You can see from this code list that CPT® provides specific codes for surgical bleeding control based on the surgical procedure/site, the control method (in some cases), and possibly whether the bleeding control is during the initial surgery or during the post-op period.

Caveat: “If the surgeon controls bleeding while performing an endoscopic procedure such as removing a biopsy or polyp, you should not additionally report the code for bleeding control,” says Terri Brame Joy, MBA, CPC, COC, CGSC, CPC-I, product manager, MRO, in Philadelphia.

Here’s why: CPT® guidance states “when bleeding occurs as the result of an endoscopic procedure, control of bleeding is not reported separately during the same operative session.” Also, National Correct Coding Initiative (NCCI) edits bundle the bleeding control codes with other procedures in the same code family.

However: If the surgeon performs a procedure such as a biopsy or polypectomy and documents that the control of bleeding at the site is extensive, modifier 22 (Increased procedural services) might apply, according to Joy.

Step 3: Study Some Clinical Examples to Hone Your Skills

Look at the following examples to see how to apply the bleeding control codes.

Example 1: The physician performs an esophagogastroduodenoscopy (EGD) and documents a 2 mm bleeding polypoid arteriovenous malformation (AVM) in the proximal jejunum. The surgeon controls the bleeding by ablation with bipolar circumactive probe (BICAP) cautery and endoclip application.

Solution 1: The doctor documents using two methods to control bleeding of the AVM: electrocautery and a clip. Report this as one unit of 43255.

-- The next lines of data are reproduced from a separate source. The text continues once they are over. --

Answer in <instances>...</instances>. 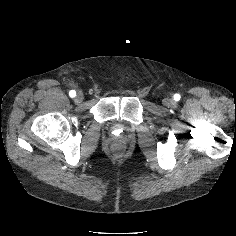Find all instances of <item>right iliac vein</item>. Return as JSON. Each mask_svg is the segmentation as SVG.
Masks as SVG:
<instances>
[{"label":"right iliac vein","mask_w":236,"mask_h":236,"mask_svg":"<svg viewBox=\"0 0 236 236\" xmlns=\"http://www.w3.org/2000/svg\"><path fill=\"white\" fill-rule=\"evenodd\" d=\"M84 99V95L82 92H78L76 97H75V102L76 103H81Z\"/></svg>","instance_id":"1"}]
</instances>
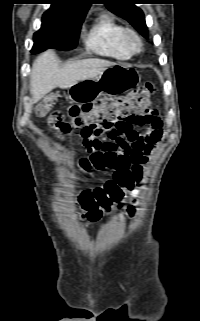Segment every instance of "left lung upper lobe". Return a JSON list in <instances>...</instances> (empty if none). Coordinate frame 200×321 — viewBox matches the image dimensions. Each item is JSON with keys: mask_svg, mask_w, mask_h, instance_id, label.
<instances>
[{"mask_svg": "<svg viewBox=\"0 0 200 321\" xmlns=\"http://www.w3.org/2000/svg\"><path fill=\"white\" fill-rule=\"evenodd\" d=\"M114 14L127 20L144 37H147V26L143 11L136 7L135 0H100Z\"/></svg>", "mask_w": 200, "mask_h": 321, "instance_id": "1", "label": "left lung upper lobe"}]
</instances>
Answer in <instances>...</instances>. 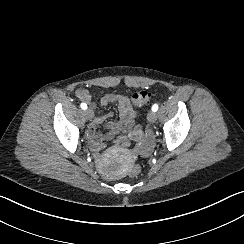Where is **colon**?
Instances as JSON below:
<instances>
[{
  "mask_svg": "<svg viewBox=\"0 0 244 244\" xmlns=\"http://www.w3.org/2000/svg\"><path fill=\"white\" fill-rule=\"evenodd\" d=\"M132 104L136 107L146 106L151 101V94L148 91H139L132 94ZM143 138L142 129L138 126L132 128L131 131V139L133 141H138ZM115 145L118 148L123 150H128L131 147V142L128 139L123 137H118L115 140ZM131 173L133 176L138 177L142 173V169L140 166L135 165L131 169Z\"/></svg>",
  "mask_w": 244,
  "mask_h": 244,
  "instance_id": "1",
  "label": "colon"
}]
</instances>
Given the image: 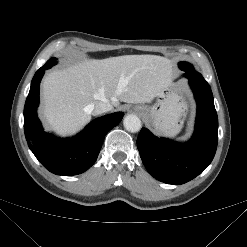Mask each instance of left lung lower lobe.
<instances>
[{
    "mask_svg": "<svg viewBox=\"0 0 247 247\" xmlns=\"http://www.w3.org/2000/svg\"><path fill=\"white\" fill-rule=\"evenodd\" d=\"M197 102L195 132L186 143L155 137L142 128L137 139L147 171L168 184H184L202 173L214 158L218 141V118L207 81L187 74Z\"/></svg>",
    "mask_w": 247,
    "mask_h": 247,
    "instance_id": "0a47b994",
    "label": "left lung lower lobe"
}]
</instances>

More: Remember that if the physician documented additional work, such as removing the polypoid AVM by snare technique, you should report just 43251 (Esophagogastroduodenoscopy, flexible, transoral; with removal of tumor(s), polyp(s), or other lesion(s) by snare technique) and not additionally report 43255. However, if the provider removed a separate lesion at a different site during the same endoscopy, you should report both codes using a modifier such as 59 (Distinct procedural service).

Example 2: A 65-year-old patient undergoes primary tonsillectomy and adenoidectomy. Three days following the procedure, the physician treats the patient in the office for post-operative bleeding in the nose and throat area.

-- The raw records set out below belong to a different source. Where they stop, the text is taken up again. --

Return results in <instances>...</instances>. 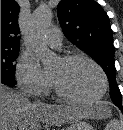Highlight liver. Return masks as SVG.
<instances>
[{
    "label": "liver",
    "mask_w": 123,
    "mask_h": 130,
    "mask_svg": "<svg viewBox=\"0 0 123 130\" xmlns=\"http://www.w3.org/2000/svg\"><path fill=\"white\" fill-rule=\"evenodd\" d=\"M97 106H68L42 102L31 103L21 92L1 84V130H39L40 122L58 126L95 118Z\"/></svg>",
    "instance_id": "1"
}]
</instances>
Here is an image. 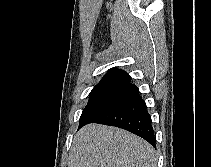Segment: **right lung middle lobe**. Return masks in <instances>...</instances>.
<instances>
[{
  "label": "right lung middle lobe",
  "instance_id": "dd1d6c3e",
  "mask_svg": "<svg viewBox=\"0 0 211 167\" xmlns=\"http://www.w3.org/2000/svg\"><path fill=\"white\" fill-rule=\"evenodd\" d=\"M131 86L130 81H100L89 94V101L80 117V125L95 118L111 103L128 91Z\"/></svg>",
  "mask_w": 211,
  "mask_h": 167
}]
</instances>
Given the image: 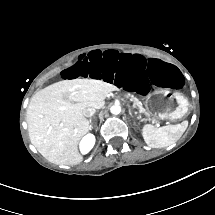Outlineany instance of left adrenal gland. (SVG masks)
Here are the masks:
<instances>
[{
	"label": "left adrenal gland",
	"instance_id": "obj_1",
	"mask_svg": "<svg viewBox=\"0 0 215 215\" xmlns=\"http://www.w3.org/2000/svg\"><path fill=\"white\" fill-rule=\"evenodd\" d=\"M129 114H130L131 118H134V116H133L131 110H129Z\"/></svg>",
	"mask_w": 215,
	"mask_h": 215
}]
</instances>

Solution 2: Report the original tonsillectomy/adenoidectomy as 42821 (Tonsillectomy and adenoidectomy; age 12 or over). For the control of bleeding three days later, separately report 42970. You can separately report the bleeding control even though it’s during the post-op period because CPT® surgery guidelines state, “Follow-up care for therapeutic surgical procedures includes only that care which is usually a part of the surgical service. Complications, exacerbations, recurrence, or the presence of other diseases or injuries requiring additional services should be separately reported.”

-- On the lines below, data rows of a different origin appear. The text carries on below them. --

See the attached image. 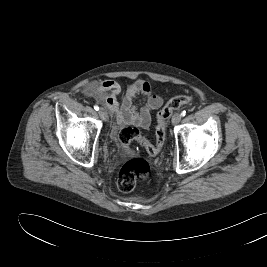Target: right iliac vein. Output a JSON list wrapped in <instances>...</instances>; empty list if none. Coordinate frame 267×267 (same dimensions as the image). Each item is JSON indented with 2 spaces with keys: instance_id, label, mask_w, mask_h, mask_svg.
I'll list each match as a JSON object with an SVG mask.
<instances>
[{
  "instance_id": "obj_1",
  "label": "right iliac vein",
  "mask_w": 267,
  "mask_h": 267,
  "mask_svg": "<svg viewBox=\"0 0 267 267\" xmlns=\"http://www.w3.org/2000/svg\"><path fill=\"white\" fill-rule=\"evenodd\" d=\"M99 116L103 119V120H107L108 119V113L105 109L101 108L99 110Z\"/></svg>"
}]
</instances>
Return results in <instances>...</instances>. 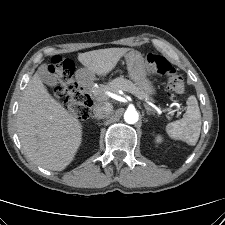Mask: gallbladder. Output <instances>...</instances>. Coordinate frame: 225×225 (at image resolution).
<instances>
[{
    "mask_svg": "<svg viewBox=\"0 0 225 225\" xmlns=\"http://www.w3.org/2000/svg\"><path fill=\"white\" fill-rule=\"evenodd\" d=\"M37 73L45 84L49 86H55L57 84L56 76L48 70V66L46 64L41 65L38 68Z\"/></svg>",
    "mask_w": 225,
    "mask_h": 225,
    "instance_id": "1",
    "label": "gallbladder"
}]
</instances>
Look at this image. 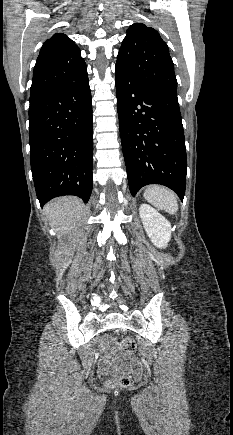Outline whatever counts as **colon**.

Hint: Report the diagnosis for the visit as J95.830 (Postprocedural hemorrhage of a respiratory system organ …). “Append modifier 79 (Unrelated procedure or service by the same physician … during the postoperative period) as the diagnosis would be unrelated to the original surgery,” says Barbara J. Cobuzzi, MBA, CPC, COC, CPC-P, CPC-I, CENTC, CPCO, CMCS, of CRN Healthcare in Tinton Falls, New Jersey.

Caution: Medicare has a different rule, in this circumstance. According to the NCCI Policy Manual, Chapter 1, section C, subsection 14, “control of hemorrhage is a usual and necessary component of a surgical procedure in the operating room and is not separately reportable. Control of postoperative hemorrhage is also not separately reportable unless the patient must be returned to the operating room for treatment. In the latter case, the control of hemorrhage may be separately reportable with modifier 78 [Unplanned Return to the Operating/Procedure Room by the Same Physician or Other Qualified Health Care Professional Following Initial Procedure for a Related Procedure During the Postoperative Period].”